PAL/NTSC color space was very similar, due to the limitations of analog electronics when it was developed. If you strip chroma from the reference color bars you should get a grey scale from left to right. Yellow is closest to white and blue is closest to black. With chroma phase and level set properly, the blue component of the larger and smaller bars will match and the bars will blend.
@dznz To my eyes too. Good work! 😊
@herrthees all credit to the creator, @ kate@ fosstodon.org 😊
@dznz Oh, ok, right! Kudos to @kate 😊
@dznz I don’t know if this was intended, but as a red/green colorblind person, I can differentiate every color. Pretty awesome.
@dznz Only Amiga Makes it possible (with its 32 out of 4096 color palette) 🌈
@dznz I wonder if it's on lospec...
@dznz red red orangered orange yellow green bluegreen cyan cyan darkcyan blueish reddishviolet… hmm I find them not spread out and diverging enough
@mirabilos @dznz Yeah I love most of it, but could do with one or two fewer shades of cyan.
@dznz really interesting. I will also try it on my dataviz. Do you have a preference about the order of use of colors?
@styx31 I should emphasise that I’m not the creator; that said, I’d probably start towards the middle of the luminance range if I was sequentially picking, say, label colours.
@dznz Yes, I read that. Thanks @kate for this great article :)
Kate Rose Morley (@[email protected])

Attached: 1 image I designed the 12-bit rainbow palette for use on https://grid.iamkate.com. It consists of twelve colours chosen with consideration for how we perceive hue, chroma, and luminance. The palette uses a 12-bit colour depth, so each colour requires only four characters when specified as a hexadecimal colour code in a CSS or SVG file. For more details, see https://iamkate.com/data/12-bit-rainbow/

Fosstodon

@dznz
@kate

Love it! Thank you ☺️

@dznz I am tempted to use this as a limited palette for digital art - it’s lovely.
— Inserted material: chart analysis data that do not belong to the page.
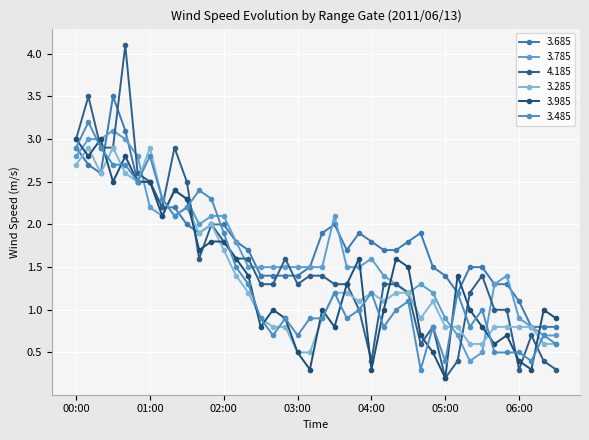

What is the value of the 3.485 point at the 17th from the left?

0.7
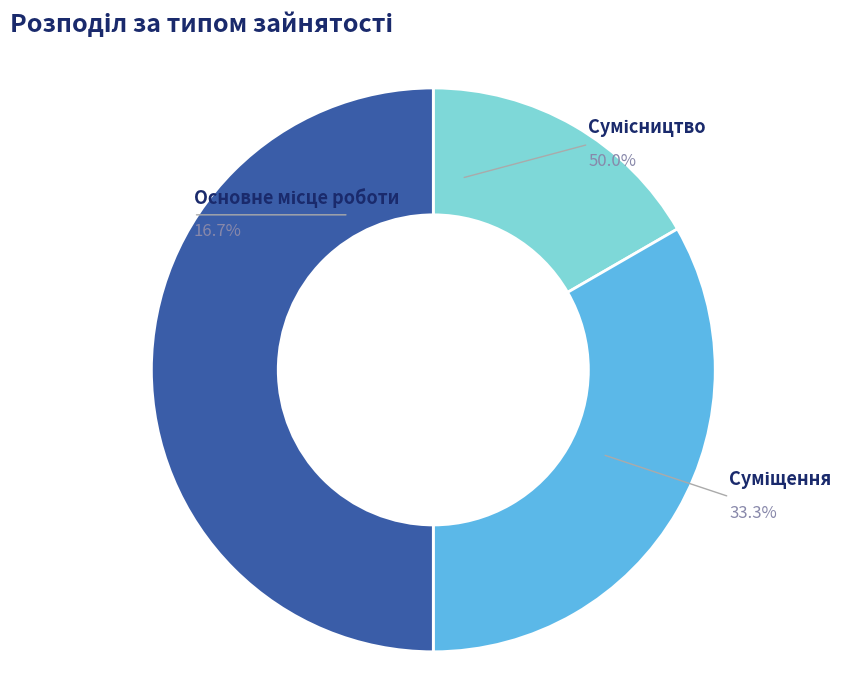

What is the smallest slice in the pie chart?

Основне місце роботи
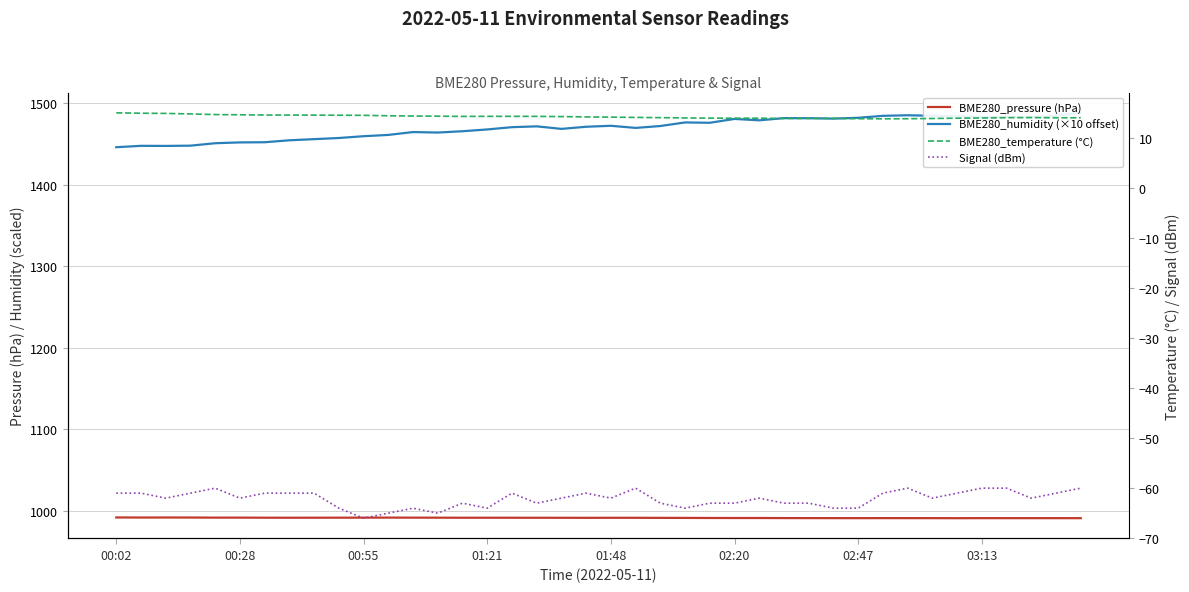

Rank the series by their maximum value, from lowest to highest.

Signal (dBm), BME280_temperature (°C), BME280_pressure (hPa), BME280_humidity (×10 offset)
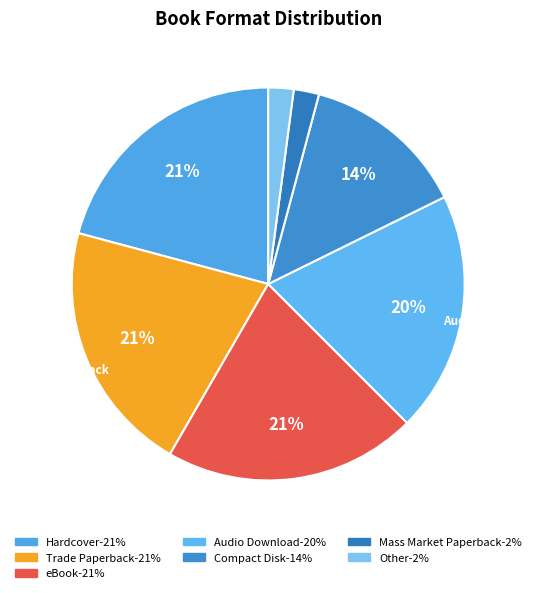

To the nearest percent, what percentage of the pie is Hardcover?

21%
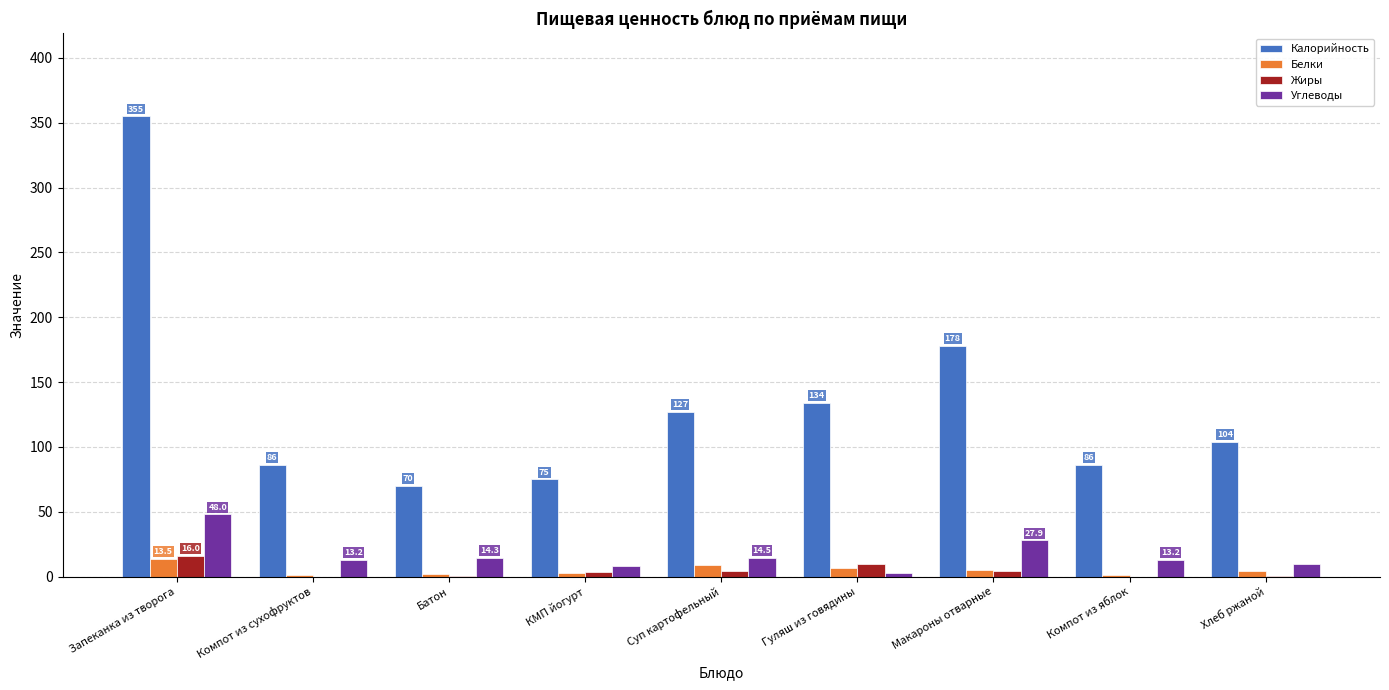

What are all the series names shown in the legend?

Калорийность, Белки, Жиры, Углеводы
@dznz I remember when designing a video output system for NTSC Television, 4bits per RGB (12bit pallette) was the ideal trade off between simplicity and color space conversion.

With dithering on old TVs there was no noticeable advantage of additional bits in the output DAC.

@AceArsenault that’s fascinating! Possibly related: there seems to be an interesting renewed interest in the limits and benefits of CRT tech in the same way vinyl had a renaissance.

@dznz Yeah. : ]

Old TV systems here in the US only had a resolution of 160 individual "pixels" of color per line.

They wheren't pixels because it's analog, but same general idea (discrete points on the phase modulation carrier).

Additional data past 12 bits RGB made no real noticeable difference since everything get blurred and interpolated anyway.

CRT's have soft look to them, which is why the renewed interest in using them with old computers and video games.

@dznz Finally a bookmark pays off! Just used this palette in my own #data #visualization. The default color cycle in #matplotlib is too hard to distinguish.
@davidr nice! I, too, habitually bookmark with a low revisit rate, and it is so satisfying when it works!